Because the condition is driven by widespread health problems in modern society, such as high blood pressure and diabetes, cardiovascular diseases associated with atherosclerosis have become one of the leading causes of death worldwide. Approximately 19,8 million people die due to atherosclerosis each year.

The catastrophic impact of the disease motivated the author of the thesis, Katyayani Sukhavasi, to investigate its molecular nature in greater depth.

“Existing genetic studies identify risk factors and loci as isolated signals,” she explained. “But to study this disease, we need to uncover the complex interactions between genes and their environment, which act in networks.”

In her doctoral thesis, Sukhavasi thus combined single-cell RNA sequencing and gene regulatory network analysis to identify the molecular mechanisms that influence the course of atherosclerosis. This integrated approach enabled her, for the first time, to define the cellular regulatory pathways that drive the progression of the disease.

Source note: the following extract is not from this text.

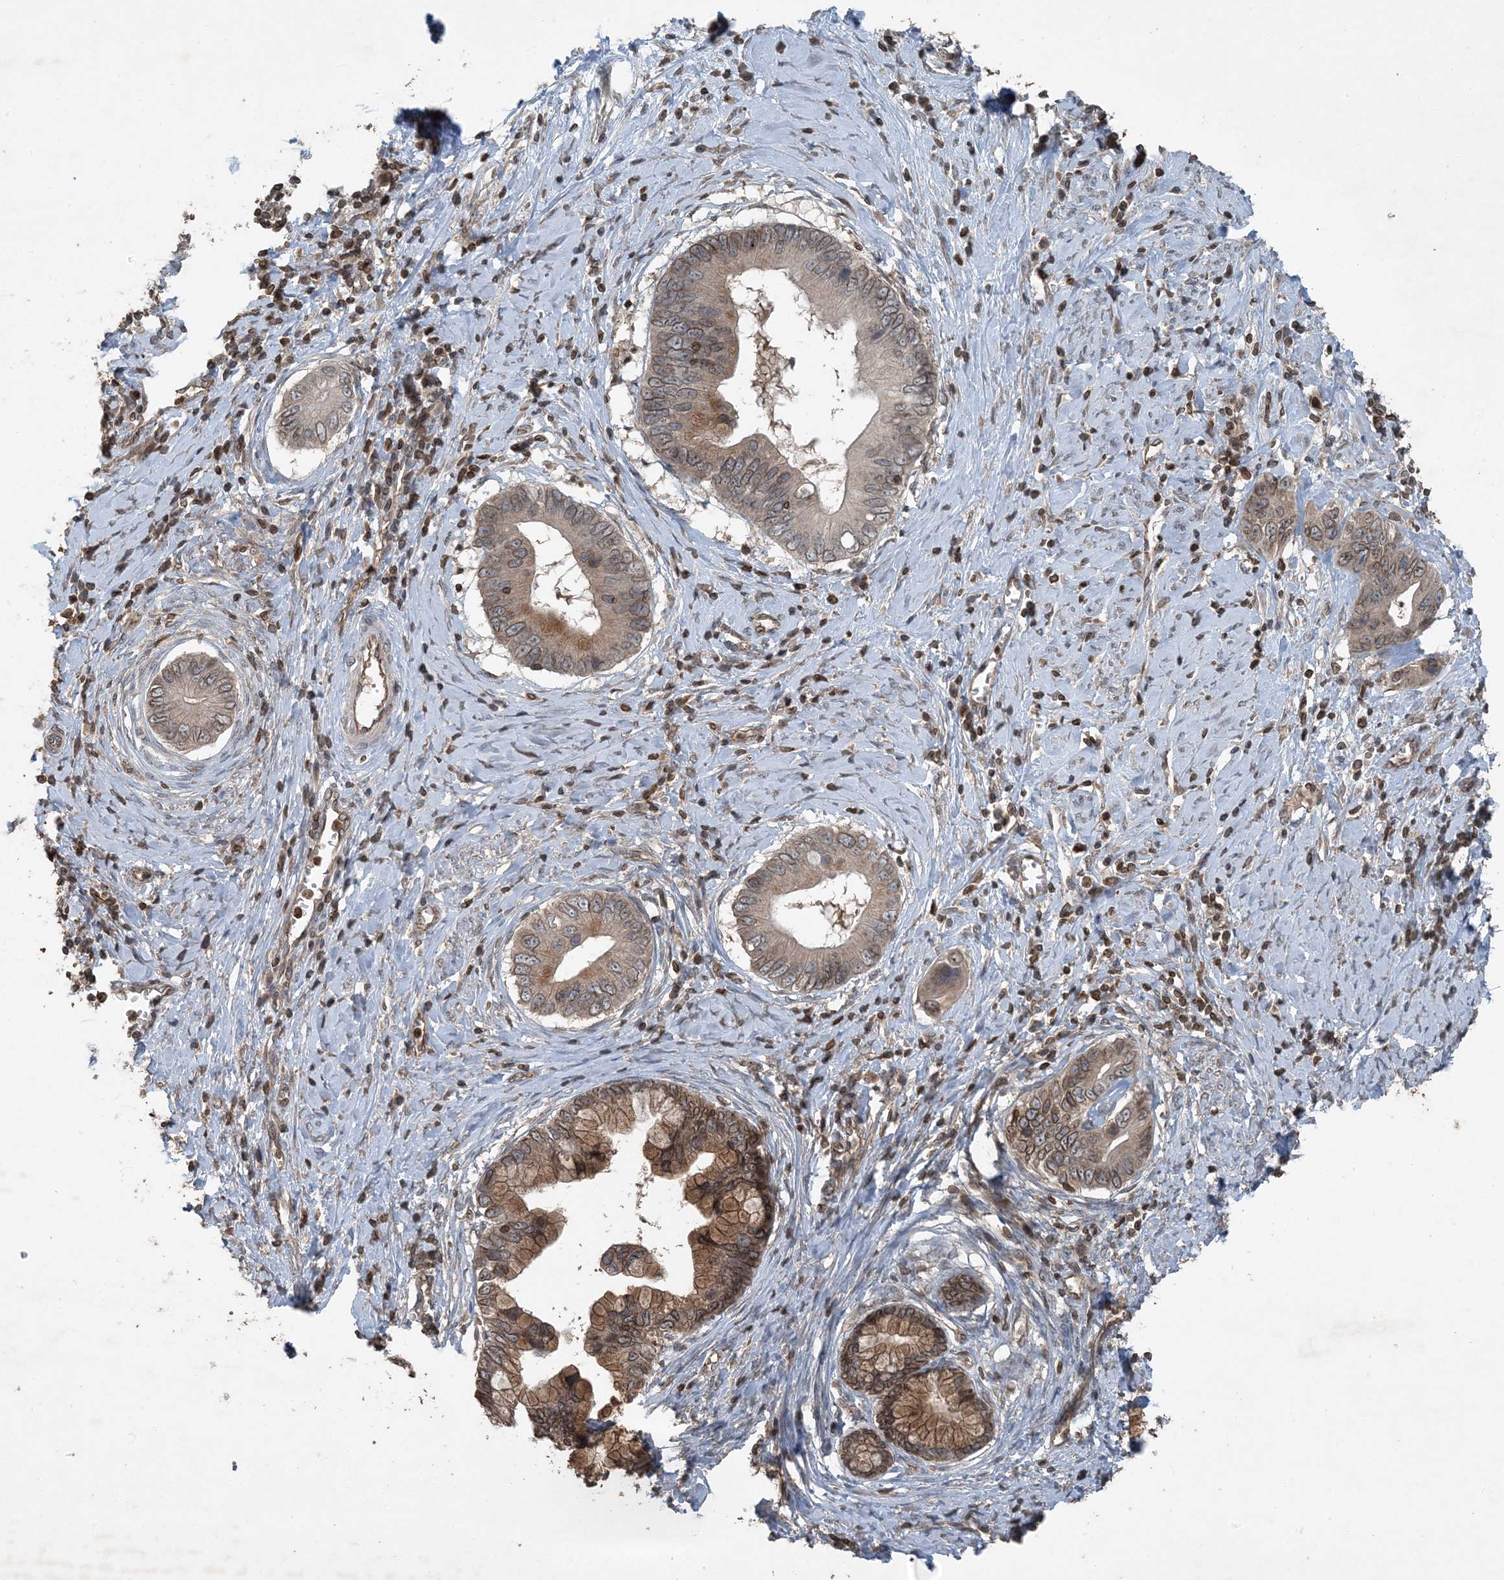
{"staining": {"intensity": "moderate", "quantity": ">75%", "location": "cytoplasmic/membranous,nuclear"}, "tissue": "cervical cancer", "cell_type": "Tumor cells", "image_type": "cancer", "snomed": [{"axis": "morphology", "description": "Adenocarcinoma, NOS"}, {"axis": "topography", "description": "Cervix"}], "caption": "Immunohistochemical staining of human cervical adenocarcinoma exhibits medium levels of moderate cytoplasmic/membranous and nuclear protein expression in about >75% of tumor cells.", "gene": "ZFAND2B", "patient": {"sex": "female", "age": 44}}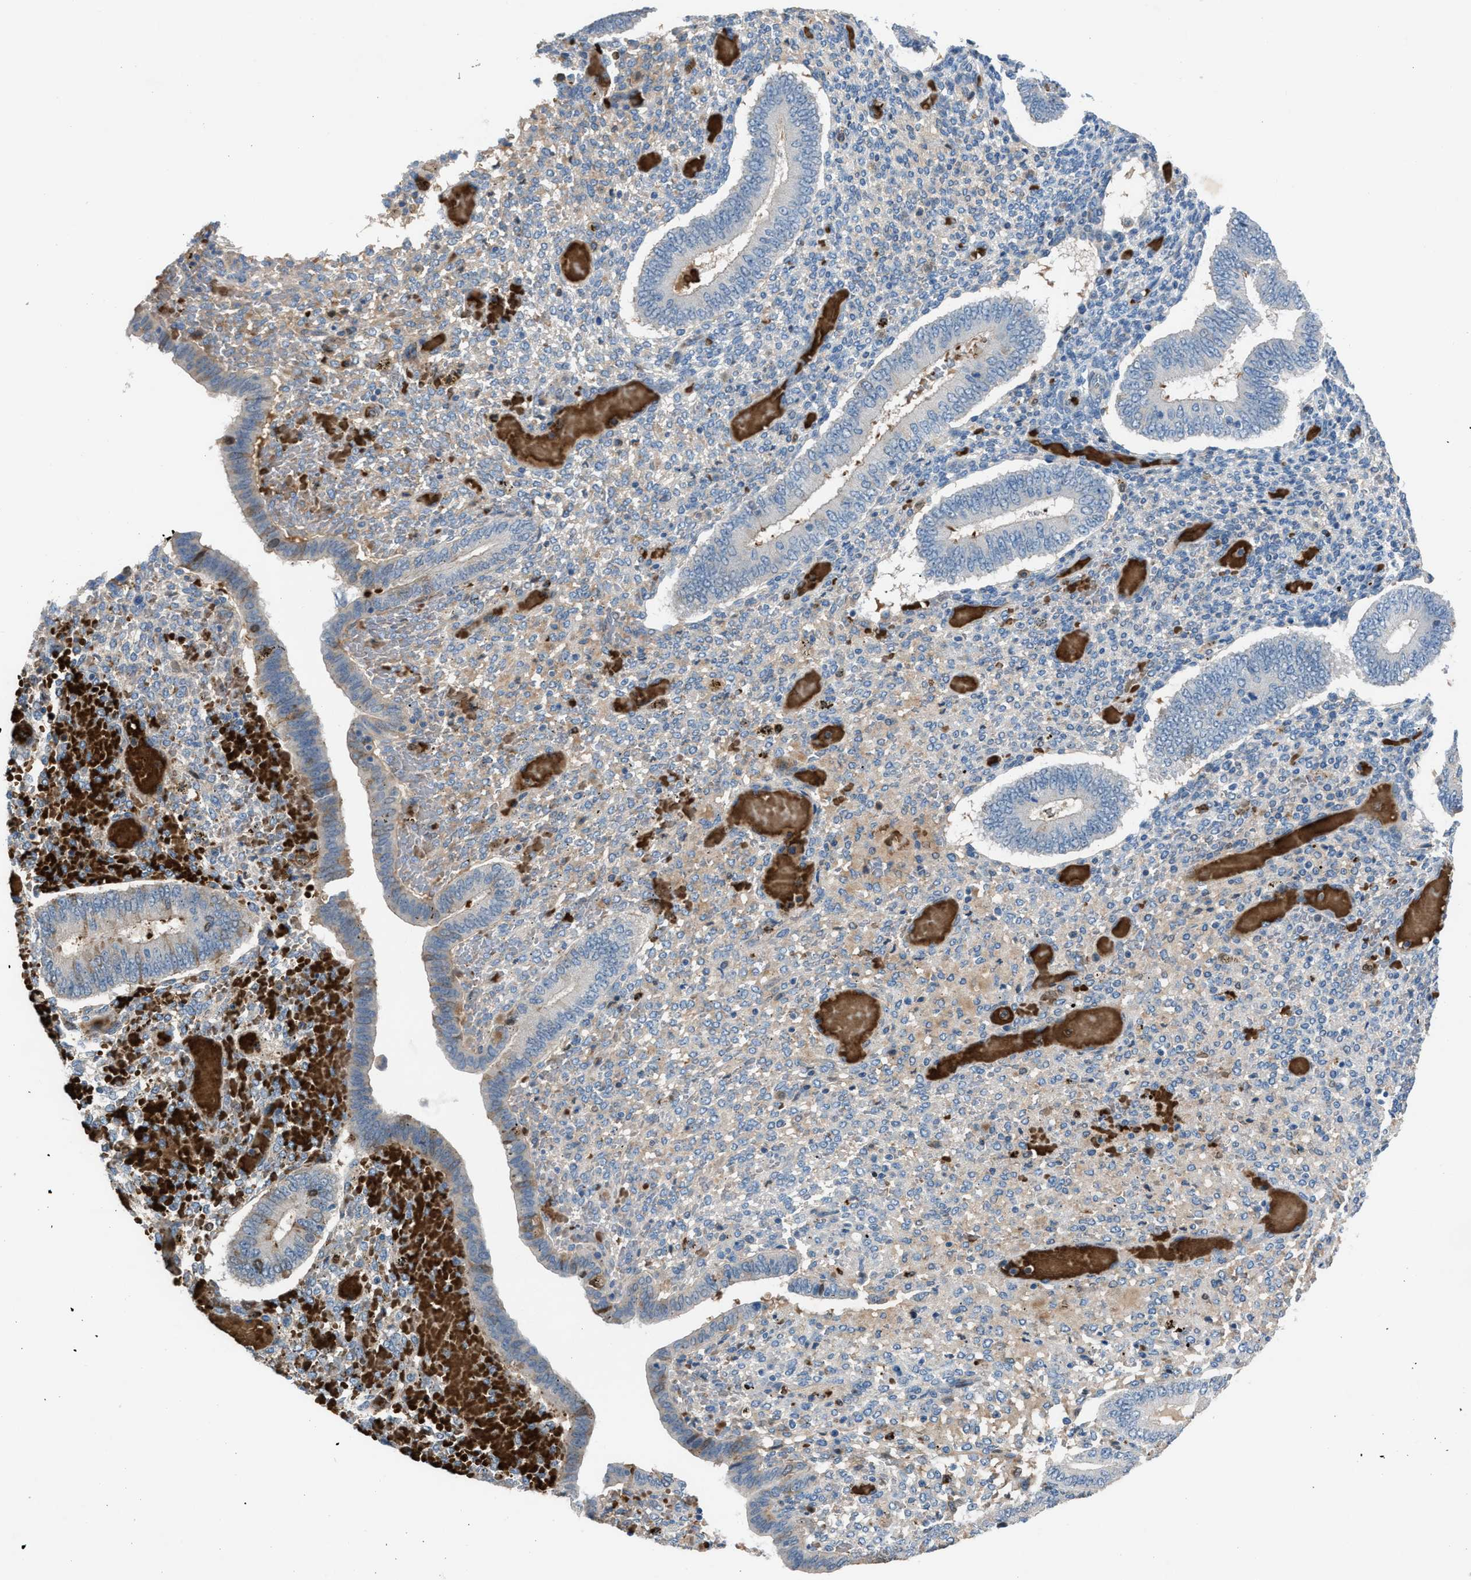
{"staining": {"intensity": "weak", "quantity": "<25%", "location": "cytoplasmic/membranous"}, "tissue": "endometrium", "cell_type": "Cells in endometrial stroma", "image_type": "normal", "snomed": [{"axis": "morphology", "description": "Normal tissue, NOS"}, {"axis": "topography", "description": "Endometrium"}], "caption": "A high-resolution histopathology image shows immunohistochemistry staining of normal endometrium, which demonstrates no significant positivity in cells in endometrial stroma.", "gene": "CFAP77", "patient": {"sex": "female", "age": 42}}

The study shows that although the cellular structure of vascular plaques is similar in men and women, the processes occurring within these cells differ. In women, the disease tends to progress through the calcification of arterial cells, which stiffens the vessels – making them resemble bone tissue – and accelerates their deterioration. In men, atherosclerosis is more often accompanied by inflammation, which makes plaques more prone to rupture, resulting in a higher risk of heart attack.

“Biological sex is not merely a risk factor but a fundamental variable that dictates the molecular course of atherosclerosis,” emphasized Sukhavasi. “Instead of relying on a one-size-fits-all approach, we can now move toward targeted therapies. For women, this could mean developing drugs that prevent the bone-like transformation observed in arterial cells. For men, the focus might shift to stabilizing plaques and reducing harmful inflammation.”

Katyayani Sukhavasi defended her doctoral thesis, titled “Single-cell RNA sequencing analysis integrated with human gene-regulatory networks provides mechanistic insights of advanced atherosclerosis in men and women”, in early November. Her supervisors were Associate Professor Arno Ruusalepp from Tartu University and Associate Professor Johan L. M. Björkegren from Sweden’s Karolinska Institute. The work was also awarded the 2025 Research Award of the Estonian Society of Cardiology.